Maple Plain Library is a public Hennepin County library in Maple Plain, Minnesota.

Location
It is located on 5184 Main Street East. The library has operated out of several locations since it opened its doors in 1922. The current and permanent location opened in 1973. The library offers meeting room spaces and technology and computer services. Their collection holds Spanish materials in their language collection. The Maple Plain Library served wide area including the towns around the border of Hennepin and Wright counties. These towns in the service area include Loretto, Minnetrista, Orono, and Greenfield.

History
Library service in Maple Plain began in 1922 out of an old Post Office building on Main Street.
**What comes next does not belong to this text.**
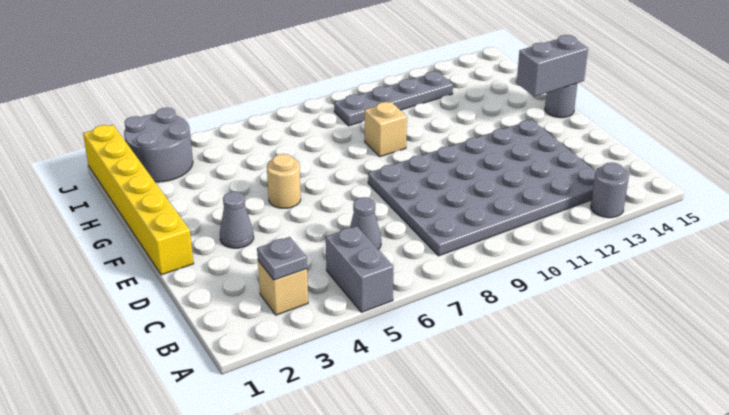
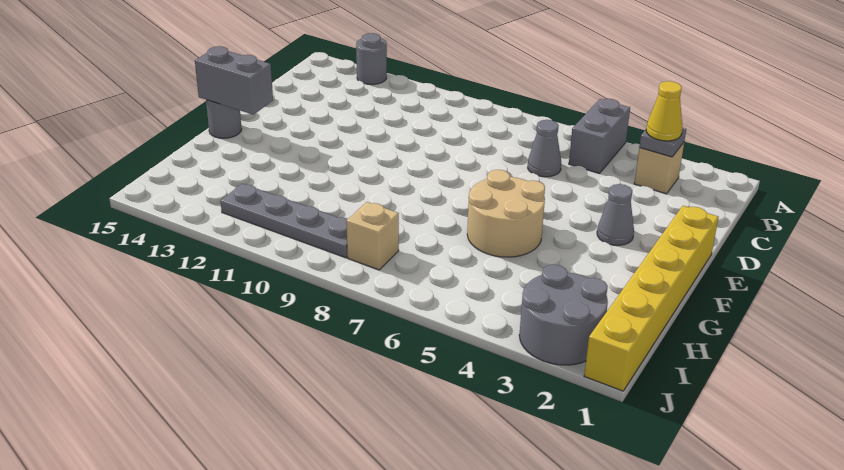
none -> yellow cone B3 level 3
grey plate B8:E13 level 1 -> none
tan round brick F5 level 1 -> tan round brick F5:G6 level 1
tan brick G9 level 1 -> tan brick I8 level 1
The first librarian in the Maple Plain Library was Amanda Johnson who served from 1923- 1959. After operating in the post office for a few years the library then moved to a lot adjoining Ms. Johnson's home. The village paid Johnson $10/ year for the use of her land. The building on the Johnson lot was remodeled to be heated with a parlor furnace. In 1959 Johnson fell breaking her hip and retired. The librarian replacing Johnson was Pearl Gotham in the same location until 1963.
  
In 1964 the library then moved in 1964 to the old State Bank building on Main St. It then again moved in 1973 to its permanent location.  The building as the Miller store building on Main St. The Miller Store previously had been a local convenience store and after a fire destroyed almost half of it, it was then used as a gas station.